Creating memorable client deliverables with customized USB drives

With broadband's continual increases in speed and stability, delivering large amounts of data to clients is usually done via a file-transfer service rather than via physical media as in years past.

That said, there is still a time and a place for delivering images or video via physical media. Sometimes it's simply a matter of presentation, other times it's helpful to provide your client with a physlcial backup copy of the files.

Generic USB thumb drives are cheap and ubiquitous - most folks can quickly point to an office drawer containing at least several examples. In addition to a more polished presentation, customized drives also allow for easy identification of the data they contain without having to connect them to a computer.

Look familiar?

 

USB Memory Direct is a well-known vendor of customizable USB drives. They offer a variety of styles and sizes of drives, all customizable via either screen printing or engraving depending on drive type and material.

I opted for their Tab style in 8 GB, which has a solid aluminum body with an integral keyring attachment loop and no cap to worry about losing. The process of ordering the drives and sending the logo files was simple, and the drives appeared at my door within a couple weeks. They arrived formatted as MS-DOS (FAT32), which can be both read and written to by both Windows and Mac computers. I use a Mac, and many of my clients use Windows machines, so I plan to leave the formatting as-is.

The USB sticks arrived in a plastic bag within a padded envelope; each drive was also in its own small plastic bag to protect it from scratches. Fancier presentation boxes are also available, but this bulk method works well for my uses.
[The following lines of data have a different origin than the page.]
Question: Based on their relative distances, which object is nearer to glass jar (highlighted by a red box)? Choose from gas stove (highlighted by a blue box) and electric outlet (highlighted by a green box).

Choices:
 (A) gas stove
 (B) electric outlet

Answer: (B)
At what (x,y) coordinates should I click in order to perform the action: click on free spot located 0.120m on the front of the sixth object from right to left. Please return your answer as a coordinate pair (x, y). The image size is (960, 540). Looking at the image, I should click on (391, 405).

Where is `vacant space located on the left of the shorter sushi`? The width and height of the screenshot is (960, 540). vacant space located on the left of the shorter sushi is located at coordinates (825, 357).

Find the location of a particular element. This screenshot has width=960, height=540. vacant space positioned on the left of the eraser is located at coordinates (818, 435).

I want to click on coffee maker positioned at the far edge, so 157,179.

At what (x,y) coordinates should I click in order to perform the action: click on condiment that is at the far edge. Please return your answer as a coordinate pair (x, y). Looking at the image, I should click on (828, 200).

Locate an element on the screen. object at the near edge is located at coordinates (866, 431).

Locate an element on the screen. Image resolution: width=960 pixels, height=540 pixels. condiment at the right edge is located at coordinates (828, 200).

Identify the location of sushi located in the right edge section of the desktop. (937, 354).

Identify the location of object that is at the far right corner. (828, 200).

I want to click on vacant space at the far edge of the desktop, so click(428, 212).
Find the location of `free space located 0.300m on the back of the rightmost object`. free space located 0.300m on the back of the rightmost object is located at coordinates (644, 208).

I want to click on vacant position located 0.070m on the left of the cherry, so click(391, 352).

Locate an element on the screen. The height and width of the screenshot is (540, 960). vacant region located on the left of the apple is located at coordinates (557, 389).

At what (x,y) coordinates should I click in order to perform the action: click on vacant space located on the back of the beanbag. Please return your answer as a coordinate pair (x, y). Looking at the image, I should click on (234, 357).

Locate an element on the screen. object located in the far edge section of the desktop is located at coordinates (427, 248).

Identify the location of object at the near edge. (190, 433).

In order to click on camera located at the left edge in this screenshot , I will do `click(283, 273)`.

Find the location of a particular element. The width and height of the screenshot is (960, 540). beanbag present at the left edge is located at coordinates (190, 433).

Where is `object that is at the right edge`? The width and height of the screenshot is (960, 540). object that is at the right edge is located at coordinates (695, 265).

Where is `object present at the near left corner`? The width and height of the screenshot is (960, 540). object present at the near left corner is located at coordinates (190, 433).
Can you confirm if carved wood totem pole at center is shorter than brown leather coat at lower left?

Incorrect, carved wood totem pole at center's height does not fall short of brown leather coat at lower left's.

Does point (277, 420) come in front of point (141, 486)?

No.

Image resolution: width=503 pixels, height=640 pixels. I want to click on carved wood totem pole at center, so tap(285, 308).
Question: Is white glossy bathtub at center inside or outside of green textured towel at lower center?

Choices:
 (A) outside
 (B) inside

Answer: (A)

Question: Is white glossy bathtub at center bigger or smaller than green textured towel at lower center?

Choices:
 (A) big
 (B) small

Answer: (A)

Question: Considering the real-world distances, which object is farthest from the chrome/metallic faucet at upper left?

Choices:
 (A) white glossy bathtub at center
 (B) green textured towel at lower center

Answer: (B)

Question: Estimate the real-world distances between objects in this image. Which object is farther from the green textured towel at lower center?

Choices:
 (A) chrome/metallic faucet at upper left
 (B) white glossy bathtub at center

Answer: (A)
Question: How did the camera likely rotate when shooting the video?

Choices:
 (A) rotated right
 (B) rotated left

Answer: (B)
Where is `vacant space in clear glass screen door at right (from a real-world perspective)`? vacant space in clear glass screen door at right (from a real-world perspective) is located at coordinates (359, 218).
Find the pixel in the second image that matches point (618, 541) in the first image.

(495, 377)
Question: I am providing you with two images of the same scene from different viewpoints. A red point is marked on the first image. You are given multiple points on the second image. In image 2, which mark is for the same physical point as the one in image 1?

The print quality on the drives was good - there were some minor inconsistencies here and there, and some had very small blemishes visible under close inspection. The printing seems very durable - I deliberately put one in the cable-and-connector storage pouch that lives in my laptop bag - it's filled with cables, metal adapters and clips, and, as I discovered on emptying it to look for the drive, a handful of loose coins at the bottom. I left it in there for several weeks, during which time the bag traveled with me to very busy photo shoots in Dallas, L.A., and Las Vegas, and it still looks the same as when I first dropped it into the bag.

The drive looks good plugged in to a USB port.

 

Prices vary based on drive type, size, and type of printing, perhaps that's the reason why no prices are listed on the company's site - a customized quote is required. I do prefer the ability to price shop up front, but I can also understand the desire to provide accurate pricing based on requested parameters.

Data transfer speeds are slow. It's not an issue for me, though, as the expected use case is for the client to read the data from the drive and leave it there as an archive; I can transfer the data in the background while doing other tasks, and these aren't going to be used for every project's deliverables.

As a test, copying 4GB of data from the desktop to the drive took 17 minutes via a USB 3.0 port on my Macbook Pro, which works out to about 0.5 Mbps write speed. Copying the data from the drive to the desktop was much faster, taking just four minutes, which translates to a 2.2 Mbps read speed.

Write speeds aside, I do recommend these — the printing workmanship, physical drive quality, and ordering process were all great.

 

Disclosure: USB Memory Direct provided the drives to me at its expense for the review; my opinions remain my own.